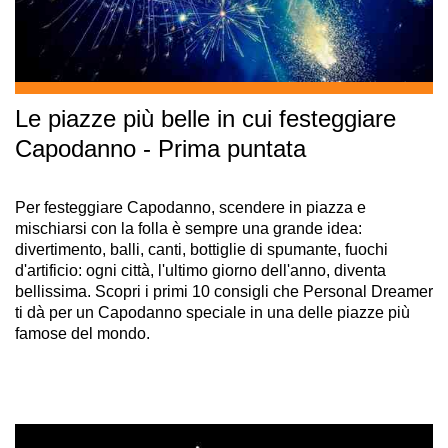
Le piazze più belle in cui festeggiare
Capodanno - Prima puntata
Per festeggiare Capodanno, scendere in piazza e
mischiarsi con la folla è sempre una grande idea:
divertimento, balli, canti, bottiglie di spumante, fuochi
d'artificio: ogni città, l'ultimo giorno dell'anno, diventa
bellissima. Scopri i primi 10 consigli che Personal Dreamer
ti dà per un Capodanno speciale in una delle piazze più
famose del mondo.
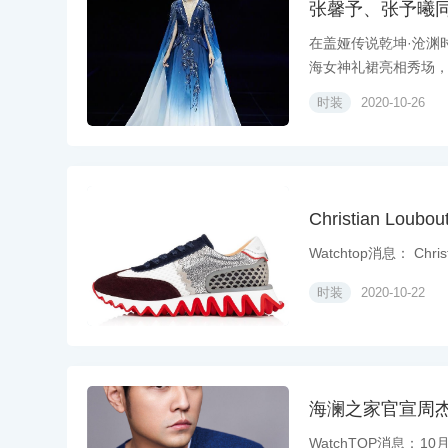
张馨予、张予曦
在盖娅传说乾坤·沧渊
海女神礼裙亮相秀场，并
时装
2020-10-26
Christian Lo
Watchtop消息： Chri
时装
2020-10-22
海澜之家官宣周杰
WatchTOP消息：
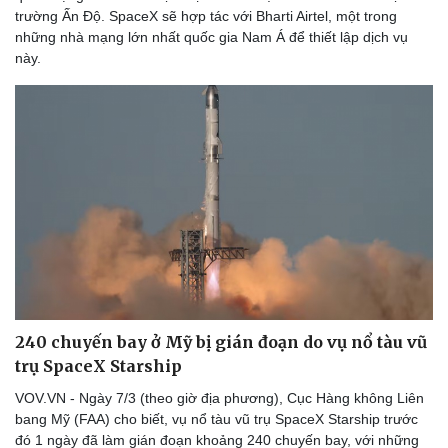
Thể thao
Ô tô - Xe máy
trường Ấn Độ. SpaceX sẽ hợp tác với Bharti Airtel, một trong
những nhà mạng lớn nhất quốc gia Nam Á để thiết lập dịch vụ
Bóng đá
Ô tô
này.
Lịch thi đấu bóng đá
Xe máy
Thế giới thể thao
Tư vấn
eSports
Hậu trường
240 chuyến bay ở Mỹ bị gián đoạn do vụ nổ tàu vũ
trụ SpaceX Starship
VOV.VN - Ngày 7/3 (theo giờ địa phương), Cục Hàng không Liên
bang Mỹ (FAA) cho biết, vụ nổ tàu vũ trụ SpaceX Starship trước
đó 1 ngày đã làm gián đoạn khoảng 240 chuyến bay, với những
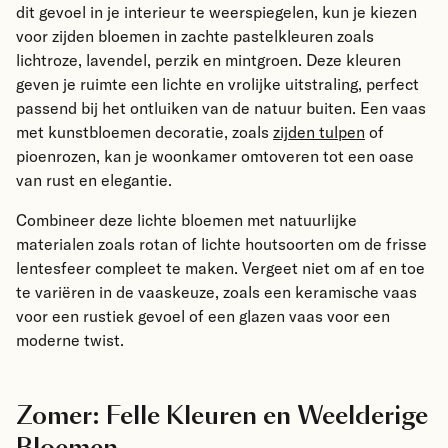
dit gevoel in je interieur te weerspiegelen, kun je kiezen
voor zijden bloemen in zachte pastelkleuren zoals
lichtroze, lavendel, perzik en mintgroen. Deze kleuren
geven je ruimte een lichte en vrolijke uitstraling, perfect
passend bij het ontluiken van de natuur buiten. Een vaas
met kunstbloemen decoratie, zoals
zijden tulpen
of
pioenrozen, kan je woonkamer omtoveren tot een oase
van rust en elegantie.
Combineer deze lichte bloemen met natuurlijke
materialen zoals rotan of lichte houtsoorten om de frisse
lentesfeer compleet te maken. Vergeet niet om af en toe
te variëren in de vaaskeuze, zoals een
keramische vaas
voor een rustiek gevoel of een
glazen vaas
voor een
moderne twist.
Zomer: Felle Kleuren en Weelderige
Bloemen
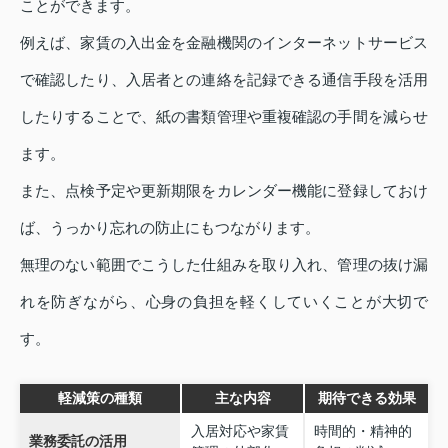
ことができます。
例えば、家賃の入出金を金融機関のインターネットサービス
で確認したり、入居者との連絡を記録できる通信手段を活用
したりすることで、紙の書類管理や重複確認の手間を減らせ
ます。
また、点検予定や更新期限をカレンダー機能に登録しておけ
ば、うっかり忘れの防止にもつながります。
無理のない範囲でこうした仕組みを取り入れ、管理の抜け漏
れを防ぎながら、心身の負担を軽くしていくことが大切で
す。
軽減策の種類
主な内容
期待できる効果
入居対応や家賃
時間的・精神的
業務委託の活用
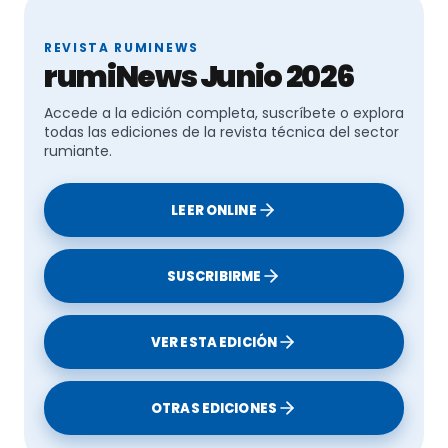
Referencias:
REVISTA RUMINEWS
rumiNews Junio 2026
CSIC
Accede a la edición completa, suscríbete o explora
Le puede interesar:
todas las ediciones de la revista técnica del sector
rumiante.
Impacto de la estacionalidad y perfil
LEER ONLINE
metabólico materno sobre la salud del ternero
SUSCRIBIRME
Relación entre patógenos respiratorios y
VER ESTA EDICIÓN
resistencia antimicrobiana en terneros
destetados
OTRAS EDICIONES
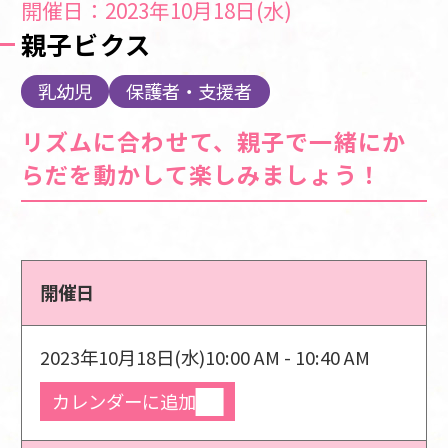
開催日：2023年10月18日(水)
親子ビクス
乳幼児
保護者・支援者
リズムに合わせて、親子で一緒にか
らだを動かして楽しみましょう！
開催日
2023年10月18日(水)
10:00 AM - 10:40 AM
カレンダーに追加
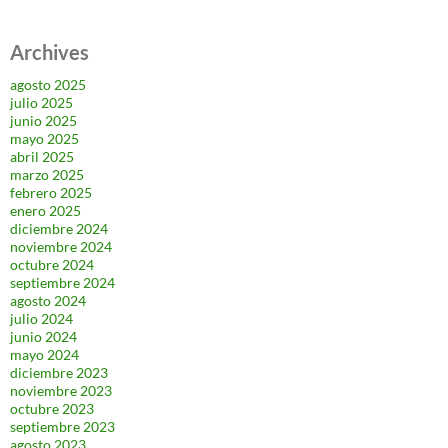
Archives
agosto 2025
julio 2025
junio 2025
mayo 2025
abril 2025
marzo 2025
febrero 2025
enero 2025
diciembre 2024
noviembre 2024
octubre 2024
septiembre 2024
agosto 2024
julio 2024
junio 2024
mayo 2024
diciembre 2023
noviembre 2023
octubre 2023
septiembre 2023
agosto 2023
—————
▶ Task details:
Each record above goes into the copy word for word; the pictures do not.

▶ Solution for this problem:
Le piazze più belle in cui festeggiare
Capodanno - Prima puntata
Per festeggiare Capodanno, scendere in piazza e
mischiarsi con la folla è sempre una grande idea:
divertimento, balli, canti, bottiglie di spumante, fuochi
d'artificio: ogni città, l'ultimo giorno dell'anno, diventa
bellissima. Scopri i primi 10 consigli che Personal Dreamer
ti dà per un Capodanno speciale in una delle piazze più
famose del mondo.
张馨予、张予曦
在盖娅传说乾坤·沧渊
海女神礼裙亮相秀场，并
时装
2020-10-26
Christian Lo
Watchtop消息： Chri
时装
2020-10-22
海澜之家官宣周杰
WatchTOP消息：
Thể thao
Ô tô - Xe máy
trường Ấn Độ. SpaceX sẽ hợp tác với Bharti Airtel, một trong
những nhà mạng lớn nhất quốc gia Nam Á để thiết lập dịch vụ
Bóng đá
Ô tô
này.
Lịch thi đấu bóng đá
Xe máy
Thế giới thể thao
Tư vấn
eSports
Hậu trường
240 chuyến bay ở Mỹ bị gián đoạn do vụ nổ tàu vũ
trụ SpaceX Starship
VOV.VN - Ngày 7/3 (theo giờ địa phương), Cục Hàng không Liên
bang Mỹ (FAA) cho biết, vụ nổ tàu vũ trụ SpaceX Starship trước
đó 1 ngày đã làm gián đoạn khoảng 240 chuyến bay, với những
dit gevoel in je interieur te weerspiegelen, kun je kiezen
voor zijden bloemen in zachte pastelkleuren zoals
lichtroze, lavendel, perzik en mintgroen. Deze kleuren
geven je ruimte een lichte en vrolijke uitstraling, perfect
passend bij het ontluiken van de natuur buiten. Een vaas
met kunstbloemen decoratie, zoals
zijden tulpen
of
pioenrozen, kan je woonkamer omtoveren tot een oase
van rust en elegantie.
Combineer deze lichte bloemen met natuurlijke
materialen zoals rotan of lichte houtsoorten om de frisse
lentesfeer compleet te maken. Vergeet niet om af en toe
te variëren in de vaaskeuze, zoals een
keramische vaas
voor een rustiek gevoel of een
glazen vaas
voor een
moderne twist.
Zomer: Felle Kleuren en Weelderige
Bloemen
ことができます。
例えば、家賃の入出金を金融機関のインターネットサービス
で確認したり、入居者との連絡を記録できる通信手段を活用
したりすることで、紙の書類管理や重複確認の手間を減らせ
ます。
また、点検予定や更新期限をカレンダー機能に登録しておけ
ば、うっかり忘れの防止にもつながります。
無理のない範囲でこうした仕組みを取り入れ、管理の抜け漏
れを防ぎながら、心身の負担を軽くしていくことが大切で
す。
軽減策の種類
主な内容
期待できる効果
入居対応や家賃
時間的・精神的
業務委託の活用
Referencias:
REVISTA RUMINEWS
rumiNews Junio 2026
CSIC
Accede a la edición completa, suscríbete o explora
Le puede interesar:
todas las ediciones de la revista técnica del sector
rumiante.
Impacto de la estacionalidad y perfil
LEER ONLINE
metabólico materno sobre la salud del ternero
SUSCRIBIRME
Relación entre patógenos respiratorios y
VER ESTA EDICIÓN
resistencia antimicrobiana en terneros
destetados
OTRAS EDICIONES
開催日：2023年10月18日(水)
親子ビクス
乳幼児
保護者・支援者
リズムに合わせて、親子で一緒にか
らだを動かして楽しみましょう！
開催日
2023年10月18日(水)
10:00 AM - 10:40 AM
カレンダーに追加
Archives
agosto 2025
julio 2025
junio 2025
mayo 2025
abril 2025
marzo 2025
febrero 2025
enero 2025
diciembre 2024
noviembre 2024
octubre 2024
septiembre 2024
agosto 2024
julio 2024
junio 2024
mayo 2024
diciembre 2023
noviembre 2023
octubre 2023
septiembre 2023
agosto 2023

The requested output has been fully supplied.